TASK GOAL:
Would you please give every entry again exactly, without the pictures?

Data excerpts
# # # # #

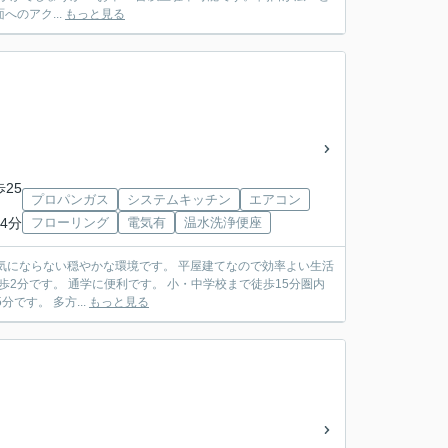
す。 多方面へのアク...
もっと見る
歩25
プロパンガス
システムキッチン
エアコン
4分
フローリング
電気有
温水洗浄便座
環境です。 平屋建てなので効率よい生活
 国道136号線まで車で5分です。 多方...
もっと見る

# # # # #

THE ANSWER:
す。 多方面へのアク...
もっと見る
歩25
プロパンガス
システムキッチン
エアコン
4分
フローリング
電気有
温水洗浄便座
環境です。 平屋建てなので効率よい生活
 国道136号線まで車で5分です。 多方...
もっと見る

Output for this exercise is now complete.